Southwest Power Pool of Little Rock is poised to become the first organization to provide regional transmission services in both the Eastern and Western Interconnections of the American power grid.
Seven western utilities have committed to joining the nonprofit RTO, which has a Federal Energy Regulatory Commission mandate to ensure ample power supplies, an adequate transmission infrastructure and competitive wholesale electricity in more than a dozen states.
The utilities set to join SPP serve electric customers in Arizona, Nevada, North Dakota, Colorado, Utah, Wyoming, Montana, Nebraska, New Mexico and South Dakota. The utilities plan to join SPP in 2026, reaping economic and reliability benefits by taking advantage of a larger generation fleet, greater geographic diversity and more economical electricity purchasing through SPP’s energy markets.
The organizations to join are Basin Electric Power Cooperative, Colorado Springs Utilities, Deseret Generation and Transmission Cooperative, Municipal Energy Agency of Nebraska, Platte River Power Authority, Tri-State Generation and Transmission Association, and three regions of the Western Area Power Administration.
Those three WAPA regions are the Colorado River Storage Project, the Rocky Mountain Region and the Upper Great Plains-West.
It is the first major expansion of SPP’s RTO service territory since October 2015, when it grew from 9 to 14 states by incorporating the Integrated System into its full suite of market and transmission services.
SPP has worked with organizations interested in membership benefits and requirements since October 2020. According to a study by the Brattle Group, a Boston consulting firm, the group of western utilities can expect at least $49 million in annual savings, as well as greater help in achieving renewable energy and reliability goals and holistic transmission planning, according to a news release from SPP.
WAPA and Basin Electric announced their decision to pursue SPP membership his month, rounding out the group of joiners, who are now preparing to participate in SPP’s governance, energy markets and planning processes.
“The expansion of our RTO will open a vast array of opportunities for utilities in SPP’s growing market footprint” said Bruce Rew, SPP senior vice president of operations. “Creating multiple market options for new members will enable market designs that align with the unique needs of one or more geographic regions and provide opportunity for all to benefit.”
The western utilities now pursuing RTO membership are now participating in the SPP Western Energy Imbalance Service market, known as WEIS.
The WEIS offers efficient real-time energy dispatch, providing an estimated $31.7 million in net benefits for participants in 2022 and reduced wholesale energy costs by $1.35 per megawatt hour.
SPP’s president and CEO, Barbara Sugg, said the reliability enhancements and increased value for participants drove the utilities’ decisions to join as full RTO members.
“Our collaborative and member-driven business model centers on bringing value to our RTO members and those utilities we serve in both interconnections,” Sugg said in a statement.

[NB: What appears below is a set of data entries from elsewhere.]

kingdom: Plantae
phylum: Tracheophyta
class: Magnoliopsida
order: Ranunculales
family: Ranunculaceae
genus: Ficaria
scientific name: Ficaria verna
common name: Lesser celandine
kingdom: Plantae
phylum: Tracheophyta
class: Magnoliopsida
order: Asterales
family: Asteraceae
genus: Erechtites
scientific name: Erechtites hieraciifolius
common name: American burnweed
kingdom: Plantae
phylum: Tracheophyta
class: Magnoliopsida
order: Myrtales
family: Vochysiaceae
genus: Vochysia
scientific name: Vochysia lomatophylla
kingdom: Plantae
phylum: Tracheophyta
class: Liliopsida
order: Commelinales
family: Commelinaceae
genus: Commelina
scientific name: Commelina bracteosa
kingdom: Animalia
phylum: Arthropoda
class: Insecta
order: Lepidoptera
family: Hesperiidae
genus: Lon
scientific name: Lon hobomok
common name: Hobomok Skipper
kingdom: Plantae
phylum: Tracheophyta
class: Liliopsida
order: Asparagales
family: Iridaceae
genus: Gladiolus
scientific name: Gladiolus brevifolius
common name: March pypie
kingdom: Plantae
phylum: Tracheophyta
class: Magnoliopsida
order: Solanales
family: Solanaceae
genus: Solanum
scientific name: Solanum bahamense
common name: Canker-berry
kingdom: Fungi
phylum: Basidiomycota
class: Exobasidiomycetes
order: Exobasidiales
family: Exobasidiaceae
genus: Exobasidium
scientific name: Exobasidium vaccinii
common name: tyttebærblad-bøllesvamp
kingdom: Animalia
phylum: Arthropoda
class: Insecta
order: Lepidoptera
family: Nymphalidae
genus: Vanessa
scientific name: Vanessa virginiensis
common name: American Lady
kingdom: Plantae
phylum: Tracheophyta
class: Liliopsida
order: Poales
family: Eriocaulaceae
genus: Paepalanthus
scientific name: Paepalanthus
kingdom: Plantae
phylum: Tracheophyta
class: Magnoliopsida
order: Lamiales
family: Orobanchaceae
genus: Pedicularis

“We are thrilled to see this expansion of our RTO and bring our innovative approach to grid management to new customers in the west. This marks not only a key milestone in SPP’s history, but points to the transformation of the energy market in the Western Interconnection, and highlights the opportunities created by having multiple options and market operators in the west.”
SPP expects further expansion of its RTO service territory in the west and will integrate additional members beginning in 2027, the release said. Other western entities interested in joining SPP’s RTO footprint have a deadline of March 1, 2024, to signal their interest if they hope to participate in the market by March 2027.
SPP has 110 member companies in the Eastern Interconnection. It has operated as an RTO since 2004, and has managed regional reliability since 1941.